■ **JOB**: Select each line in the records below that contains the word "segmentation", and copy those lines out in full.

■ **SUPPLIED DATA**:

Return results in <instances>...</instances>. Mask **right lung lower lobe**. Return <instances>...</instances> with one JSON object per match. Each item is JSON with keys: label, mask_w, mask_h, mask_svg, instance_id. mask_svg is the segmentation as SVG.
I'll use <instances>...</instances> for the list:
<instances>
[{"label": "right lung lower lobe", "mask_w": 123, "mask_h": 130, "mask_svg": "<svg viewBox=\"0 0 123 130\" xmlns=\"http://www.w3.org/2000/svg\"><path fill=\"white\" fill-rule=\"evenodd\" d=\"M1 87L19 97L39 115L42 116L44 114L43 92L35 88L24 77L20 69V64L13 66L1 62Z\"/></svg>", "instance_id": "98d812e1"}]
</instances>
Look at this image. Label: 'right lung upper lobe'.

--

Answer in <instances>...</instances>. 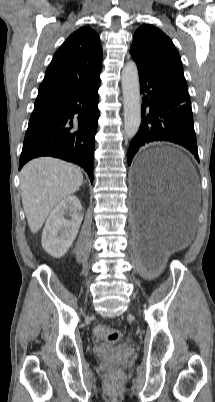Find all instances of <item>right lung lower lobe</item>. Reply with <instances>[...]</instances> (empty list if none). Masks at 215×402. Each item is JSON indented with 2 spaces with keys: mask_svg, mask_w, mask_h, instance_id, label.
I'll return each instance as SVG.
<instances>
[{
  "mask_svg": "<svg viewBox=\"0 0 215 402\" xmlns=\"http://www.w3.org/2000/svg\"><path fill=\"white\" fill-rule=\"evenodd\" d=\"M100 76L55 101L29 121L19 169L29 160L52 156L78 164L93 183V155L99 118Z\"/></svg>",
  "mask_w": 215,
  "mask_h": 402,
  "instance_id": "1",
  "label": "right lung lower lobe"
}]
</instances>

■ **EXPECTED ANSWER**:
Return results in <instances>...</instances>. Mask **right lung lower lobe**. Return <instances>...</instances> with one JSON object per match. Each item is JSON with keys: label, mask_w, mask_h, mask_svg, instance_id. mask_svg is the segmentation as SVG.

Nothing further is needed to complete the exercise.